BROKEN JAR:

BROKEN JAR:
365 DAYS ON THE POTTER'S WHEEL

Tuesday, March 20, 2012

RETROSPECTIVE LEARNING



 [Any of you who were present recently at one of my speaking engagements will find these words familiar.  The next two blogs will be loose excerpts from the talks I have recently given in Belton and Center. I thought a couple of my points were blogworthy. Thanks for your patience and loyalty to keep showing up expecting something worthy of your time!]

“Get skillful and godly Wisdom, get understanding (discernment, comprehension, and interpretation); do not forget and do not turn back from the words of my mouth.”  Proverbs 4:5 (Amplified Bible)

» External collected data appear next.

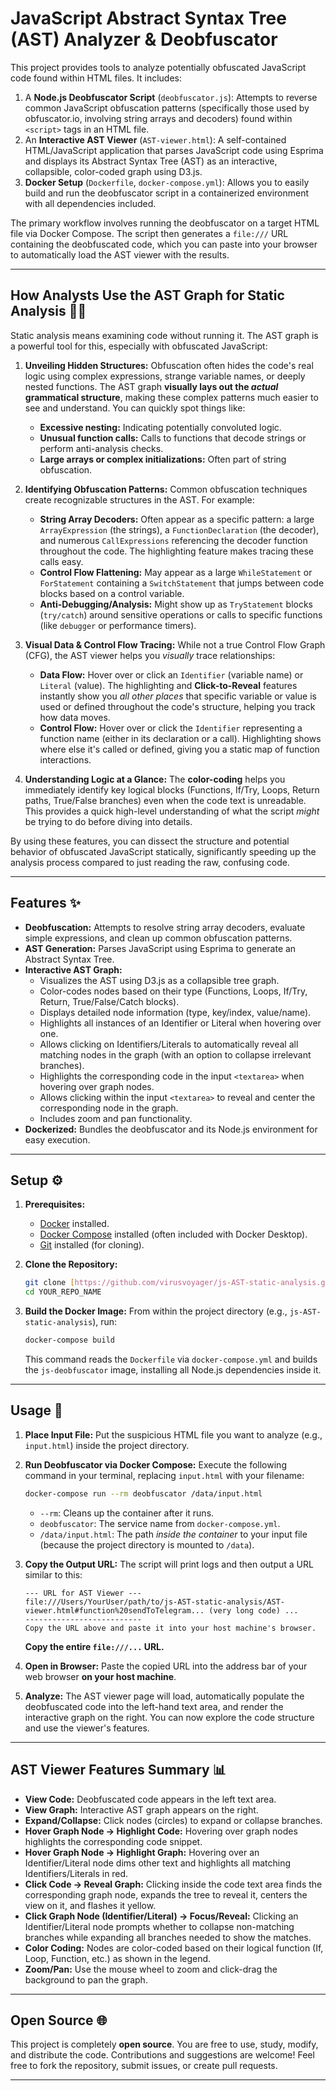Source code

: # JavaScript Abstract Syntax Tree (**AST**) Analyzer & Deobfuscator

This project provides tools to analyze potentially obfuscated JavaScript code found within HTML files. It includes:

1.  A **Node.js Deobfuscator Script** (`deobfuscator.js`): Attempts to reverse common JavaScript obfuscation patterns (specifically those used by obfuscator.io, involving string arrays and decoders) found within `<script>` tags in an HTML file.
2.  An **Interactive AST Viewer** (`AST-viewer.html`): A self-contained HTML/JavaScript application that parses JavaScript code using Esprima and displays its Abstract Syntax Tree (AST) as an interactive, collapsible, color-coded graph using D3.js.
3.  **Docker Setup** (`Dockerfile`, `docker-compose.yml`): Allows you to easily build and run the deobfuscator script in a containerized environment with all dependencies included.

The primary workflow involves running the deobfuscator on a target HTML file via Docker Compose. The script then generates a `file:///` URL containing the deobfuscated code, which you can paste into your browser to automatically load the AST viewer with the results.

---

## How Analysts Use the AST Graph for Static Analysis 🕵️‍♀️

Static analysis means examining code without running it. The AST graph is a powerful tool for this, especially with obfuscated JavaScript:

1.  **Unveiling Hidden Structures:** Obfuscation often hides the code's real logic using complex expressions, strange variable names, or deeply nested functions. The AST graph **visually lays out the *actual* grammatical structure**, making these complex patterns much easier to see and understand. You can quickly spot things like:
    * **Excessive nesting:** Indicating potentially convoluted logic.
    * **Unusual function calls:** Calls to functions that decode strings or perform anti-analysis checks.
    * **Large arrays or complex initializations:** Often part of string obfuscation.

2.  **Identifying Obfuscation Patterns:** Common obfuscation techniques create recognizable structures in the AST. For example:
    * **String Array Decoders:** Often appear as a specific pattern: a large `ArrayExpression` (the strings), a `FunctionDeclaration` (the decoder), and numerous `CallExpressions` referencing the decoder function throughout the code. The highlighting feature makes tracing these calls easy.
    * **Control Flow Flattening:** May appear as a large `WhileStatement` or `ForStatement` containing a `SwitchStatement` that jumps between code blocks based on a control variable.
    * **Anti-Debugging/Analysis:** Might show up as `TryStatement` blocks (`try/catch`) around sensitive operations or calls to specific functions (like `debugger` or performance timers).

3.  **Visual Data & Control Flow Tracing:** While not a true Control Flow Graph (CFG), the AST viewer helps you *visually* trace relationships:
    * **Data Flow:** Hover over or click an `Identifier` (variable name) or `Literal` (value). The highlighting and **Click-to-Reveal** features instantly show you *all other places* that specific variable or value is used or defined throughout the code's structure, helping you track how data moves.
    * **Control Flow:** Hover over or click the `Identifier` representing a function name (either in its declaration or a call). Highlighting shows where else it's called or defined, giving you a static map of function interactions.

4.  **Understanding Logic at a Glance:** The **color-coding** helps you immediately identify key logical blocks (Functions, If/Try, Loops, Return paths, True/False branches) even when the code text is unreadable. This provides a quick high-level understanding of what the script *might* be trying to do before diving into details.

By using these features, you can dissect the structure and potential behavior of obfuscated JavaScript statically, significantly speeding up the analysis process compared to just reading the raw, confusing code.

---

## Features ✨

* **Deobfuscation:** Attempts to resolve string array decoders, evaluate simple expressions, and clean up common obfuscation patterns.
* **AST Generation:** Parses JavaScript using Esprima to generate an Abstract Syntax Tree.
* **Interactive AST Graph:**
    * Visualizes the AST using D3.js as a collapsible tree graph.
    * Color-codes nodes based on their type (Functions, Loops, If/Try, Return, True/False/Catch blocks).
    * Displays detailed node information (type, key/index, value/name).
    * Highlights all instances of an Identifier or Literal when hovering over one.
    * Allows clicking on Identifiers/Literals to automatically reveal all matching nodes in the graph (with an option to collapse irrelevant branches).
    * Highlights the corresponding code in the input `<textarea>` when hovering over graph nodes.
    * Allows clicking within the input `<textarea>` to reveal and center the corresponding node in the graph.
    * Includes zoom and pan functionality.
* **Dockerized:** Bundles the deobfuscator and its Node.js environment for easy execution.

---

## Setup ⚙️

1.  **Prerequisites:**
    * [Docker](https://docs.docker.com/get-docker/) installed.
    * [Docker Compose](https://docs.docker.com/compose/install/) installed (often included with Docker Desktop).
    * [Git](https://git-scm.com/book/en/v2/Getting-Started-Installing-Git) installed (for cloning).

2.  **Clone the Repository:**
    ```bash
    git clone [https://github.com/virusvoyager/js-AST-static-analysis.git](https://github.com/virusvoyager/js-AST-static-analysis.git)
    cd YOUR_REPO_NAME
    ```

3.  **Build the Docker Image:**
    From within the project directory (e.g., `js-AST-static-analysis`), run:
    ```bash
    docker-compose build
    ```
    This command reads the `Dockerfile` via `docker-compose.yml` and builds the `js-deobfuscator` image, installing all Node.js dependencies inside it.

---

## Usage 🚀

1.  **Place Input File:** Put the suspicious HTML file you want to analyze (e.g., `input.html`) inside the project directory.

2.  **Run Deobfuscator via Docker Compose:**
    Execute the following command in your terminal, replacing `input.html` with your filename:
    ```bash
    docker-compose run --rm deobfuscator /data/input.html
    ```
    * `--rm`: Cleans up the container after it runs.
    * `deobfuscator`: The service name from `docker-compose.yml`.
    * `/data/input.html`: The path *inside the container* to your input file (because the project directory is mounted to `/data`).

3.  **Copy the Output URL:**
    The script will print logs and then output a URL similar to this:
    ```
    --- URL for AST Viewer ---
    file:///Users/YourUser/path/to/js-AST-static-analysis/AST-viewer.html#function%20sendToTelegram... (very long code) ...
    --------------------------
    Copy the URL above and paste it into your host machine's browser.
    ```
    **Copy the entire `file:///...` URL.**

4.  **Open in Browser:**
    Paste the copied URL into the address bar of your web browser **on your host machine**.

5.  **Analyze:**
    The AST viewer page will load, automatically populate the deobfuscated code into the left-hand text area, and render the interactive graph on the right. You can now explore the code structure and use the viewer's features.

---

## AST Viewer Features Summary 📊

* **View Code:** Deobfuscated code appears in the left text area.
* **View Graph:** Interactive AST graph appears on the right.
* **Expand/Collapse:** Click nodes (circles) to expand or collapse branches.
* **Hover Graph Node -> Highlight Code:** Hovering over graph nodes highlights the corresponding code snippet.
* **Hover Graph Node -> Highlight Graph:** Hovering over an Identifier/Literal node dims other text and highlights all matching Identifiers/Literals in red.
* **Click Code -> Reveal Graph:** Clicking inside the code text area finds the corresponding graph node, expands the tree to reveal it, centers the view on it, and flashes it yellow.
* **Click Graph Node (Identifier/Literal) -> Focus/Reveal:** Clicking an Identifier/Literal node prompts whether to collapse non-matching branches while expanding all branches needed to show the matches.
* **Color Coding:** Nodes are color-coded based on their logical function (If, Loop, Function, etc.) as shown in the legend.
* **Zoom/Pan:** Use the mouse wheel to zoom and click-drag the background to pan the graph.

---

## Open Source 🌐

This project is completely **open source**. You are free to use, study, modify, and distribute the code. Contributions and suggestions are welcome! Feel free to fork the repository, submit issues, or create pull requests.

---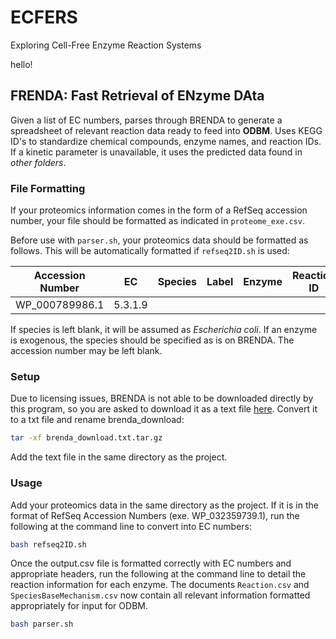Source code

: # ECFERS
 Exploring Cell-Free Enzyme Reaction Systems 

 hello!

## FRENDA: Fast Retrieval of ENzyme DAta
Given a list of EC numbers, parses through BRENDA to generate a spreadsheet of relevant reaction data ready to feed into **ODBM**. Uses KEGG ID's to standardize chemical compounds, enzyme names, and reaction IDs. If a kinetic parameter is unavailable, it uses the predicted data found in *other folders*.

### File Formatting
If your proteomics information comes in the form of a RefSeq accession number, your file should be formatted as indicated in `proteome_exe.csv`.

Before use with `parser.sh`, your proteomics data should be formatted as follows. This will be automatically formatted if `refseq2ID.sh` is used:

| Accession Number | EC | Species | Label | Enzyme | Reaction ID | Substrates | Products  | Km | Kcat |
| ------ | ------ | ------ | ------ | ------ | ------ | ------ | ------ | ------ | ------ |
| WP_000789986.1 | 5.3.1.9 |  |  |  |  |  |  |  |  |

If species is left blank, it will be assumed as *Escherichia coli*. If an enzyme is exogenous, the species should be specified as is on BRENDA. The accession number may be left blank.

### Setup

Due to licensing issues, BRENDA is not able to be downloaded directly by this program, so you are asked to download it as a text file [here](https://www.brenda-enzymes.org/download.php). Convert it to a txt file and rename brenda_download:

```sh
tar -xf brenda_download.txt.tar.gz
```

Add the text file in the same directory as the project.

### Usage

Add your proteomics data in the same directory as the project. If it is in the format of RefSeq Accession Numbers (exe. WP_032359739.1), run the following at the command line to convert into EC numbers:

```sh
bash refseq2ID.sh
```

Once the output.csv file is formatted correctly with EC numbers and appropriate headers, run the following at the command line to detail the reaction information for each enzyme. The documents `Reaction.csv` 
and `SpeciesBaseMechanism.csv` now contain all relevant information formatted appropriately for input for ODBM.

```sh
bash parser.sh
```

Lately I have come to see some added dimensions to this scripture.  The ways we get understanding and discernment are not limited to reading other’s books, listening to other  people’s lessons or sermons, or even reading the Bible. Sometimes God, the Master Teacher, reaches us through our own memories. Come with me on a little journey as I describe some lessons God is teaching me as I work as an author.
I think I used to believe that learning happens first, and then the writing happens as a means of teaching or at least imparting what we have already learned.  (Now, translate “learning” loosely, please, because you and I both know that true learning doesn’t happen the first time a fact settles upon our brains uncontested.)  But after laboring for years with high school freshmen who swore to me that they had nothing whatsoever worth writing about in an essay, I came upon an exciting and inspiring quote by the celebrated author, E. M. Forster.  He quite enigmatically probed, “How can I know what I think until I see what I say?”  At the time, I thought it was a catchy quote and true in an oblique sort of way.  But now, after having completed the writing of my first novel (a novella, really), I really do know what he was talking about!  He wasn’t quipping or being cute at all; he we was commenting upon the same phenomenon that happened to me as I wrote Out of the Chute in Azalea Heights ( amazon.com- paperback and Kindle).
When the first time we ever latch onto a truth is when we see it roll out of our pen or onto the computer in front of us, it is indeed a strange phenomenon. It is so strange, in fact, that I must attribute it to the supernatural Spirit of God at work to afford in us something I can only call retrospective learning.
As I stamped those fifty-year-old images onto solid paper— images of my daddy’s fascination with the Cold War and the Birdman of Alcatraz; visual images of the Center, Texas Dairy Queen and the Rio Theater;  and, sharp, audible recollections of Brenda Lee and Johnny Horton (“I’m Sorry” and “North to Alaska”); memories of mysterious hidden staircases in the Shelby County Courthouse—I fell into a meatier experience than I ever could have dreamed.
What I believed would be nostalgic meandering began to evolve into more profound discovery.
*        In chronicling a simple concrete confession about a clandestine midnight moped adventure, I gleaned the weighty abstraction that it almost always takes longer than we thought it would for mental realization to make its trip down into the realm of physical actualization.
*     What I meant to be a light entertaining tale about a wild-eyed hater of ruffles and petticoats turned into a stark realization about something Jesus said.  Jesus said that the eye is the lamp of the body; if the eyes are bad, the darkness is terrible.  This means that much can be gained or lost simply by the way we see things…and much of how we see things is our choice.
*         I just meant to take my readers on a vicarious jaunt down a homemade zip line from the top of a pine tree, but on my journey down I sensed a loud philosophical voice proclaiming, “It behooves us to straighten the tender sapling before it grows into a crooked tree.”
*       While making a graphic confession of a short but shameful profession as a 10-year-old fountain-pen thief, I found this pointed lesson rising up to intercept the superficial narration I really intended: Never underestimate the dangers of visionary children who are hell-bent against monotony and safety.  Never challenge the old adage about idleness being the devil’s workshop.  No truer words were ever spoken!
*      Nor should we ever underestimate God’s fervent desire and creative ability to redeem His perdition-bound children, regardless of the children’s ages- whether 10 or 90-in amazing ways!  The Almighty finds a way even when all the natural resources are shaky or depleted.